Pre-pandemic, Weeks was able to host a formal, catered banquet for students involved in extracurricular activities and their families, all for free. This banquet recognized athletes, the dance team, and the robotics team. She brought in keynote speakers such as Justin Beaufort, Executive Director of ABFF, Kendra Logan, author and owner of Ardnek Success Consulting, and Military Magnet Academy’s state title-winning coach, Danny Taylor.
“I wanted to host something nice so parents could celebrate their children and watch them receive their trophies for a job well-done,” said Weeks.
Weeks said that her drive to provide the extras for her students and their families comes from the influence of teachers like Fitzgerald who pushed her to excel and reached out to help when it was needed.
“It’s my chance to do something for someone else,” said Weeks. “I’m not perfect but I give it my all. I just love it. I keep telling my husband I may retire soon. He disagrees because he doesn’t believe that I wouldn’t know what to do with myself.”
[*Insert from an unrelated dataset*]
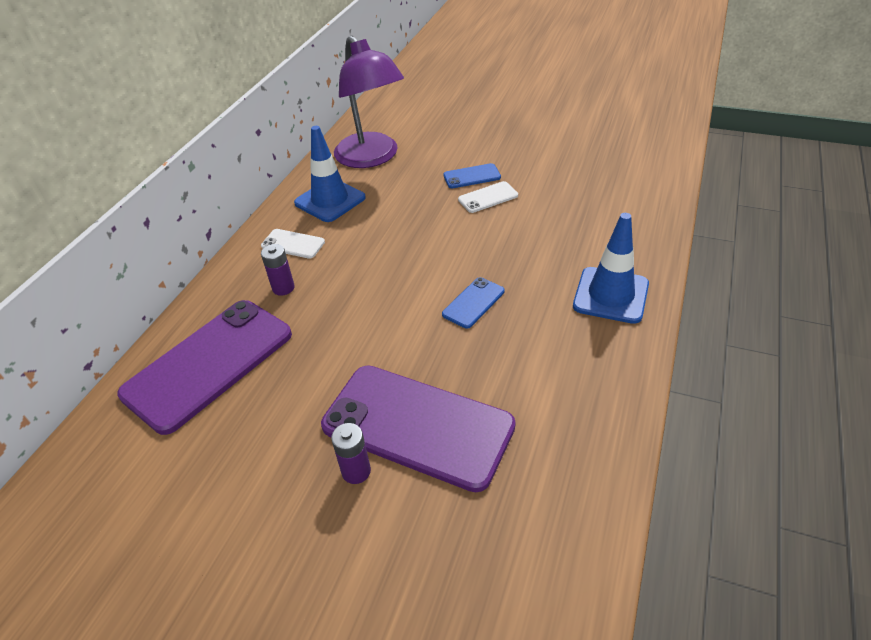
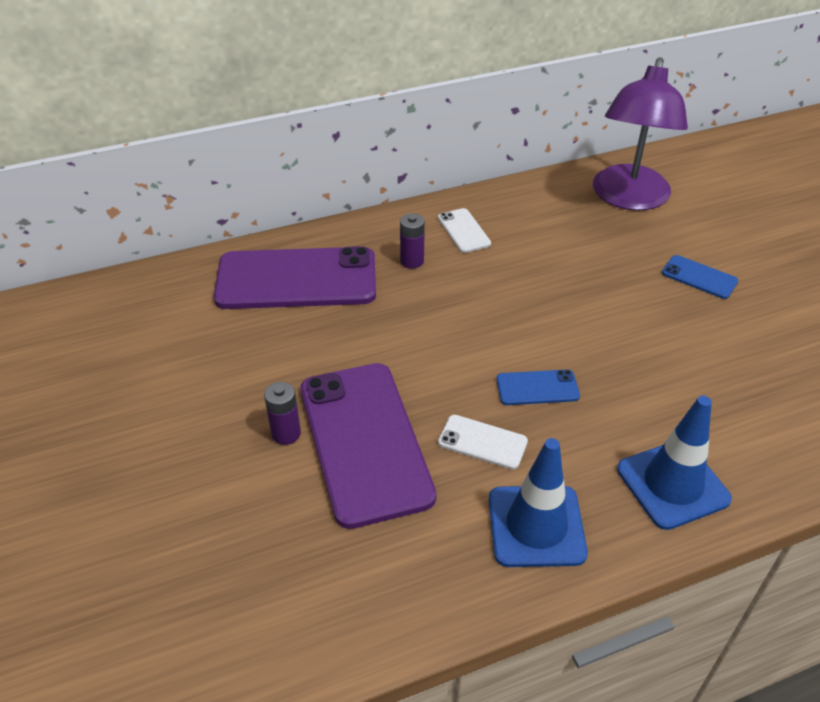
camera: 45 degrees right, 0 degrees up
blue traffic cone [294,126,366,222] -> blue traffic cone moved to [489,438,588,567]
white phone [458,181,518,213] -> white phone moved to [438,415,528,469]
When Weeks isn’t coaching or teaching, she and Johnson are thinking up new ways to host fundraisers or bring something new to the NCES family. Last year, they hosted a paint night where families painted on canvas under the instruction of a professional. They called it “Painting with a Purpose.”
With the help of her husband, Kevin who is a Charleston Fire Department (CFD) Battalion Chief, she is able to work in partnership with the CFD to meet the needs of a number of her students and families. For years, Kevin has worked with his department to coordinate Fire Engines for Families and Heroes vs. Heroes in which the fire department competes against the police department and most recently NCES parents and staff in a basketball game. Entry to these events was a toy. The toys that were collected were then distributed to the families at Chicora and NCES.
In addition, CFD has mentored, hosted drives, hosted dinners, made monetary donations, and provided station field trips to the school. Weeks’ husband also works with IBFF to support the school.
“When I was hired, I told them that my family comes as a package,” said Weeks. “In addition to all of my husband’s help, my three grown children have helped with coaching and volunteering whenever and however I needed. My extended family members have served as caterers, speakers, judges, and photographers for the prom. It’s a true family effort.”
“Mrs. Weeks walks the walk,” said NCES Principal Mellissa Brubaker. “She does not seek attention or accolades, but humbly serves her community. Everything she does is for the benefit of students and she is continually looking for ways to provide experiences and access for our students.”
Weeks loves working in the North Area and is now teaching a third generation of children.
“I tell them that if I didn’t teach your momma or daddy, I know someone in your family,” said Weeks. “The D4 community is close-knit and it hasn’t changed much since I was a young Liberty Hill girl; it is still a very loving community. It has been a blessing for me to provide opportunities to these young folks and help them the way my teachers helped me.”
After 36 years of PE instruction, Weeks is also appreciative of how the curriculum has progressed.
“It is so much more fun and free flowing,” said Weeks. “It is not as rigid and skill driven, and more focused on fun and enjoyment. Grades are based on participation not athletic ability. Doing your best and a willingness to work at accomplishing a skill is what’s important.”
That’s all Weeks asks of her students.
Moreover, PE is now geared toward laying the groundwork for healthy habits that will benefit students in the future.
“Like my teachers did for me, I hope I can do the same for my students,” said Weeks. “Trying new things opens up doors and possibilities for a brighter tomorrow.”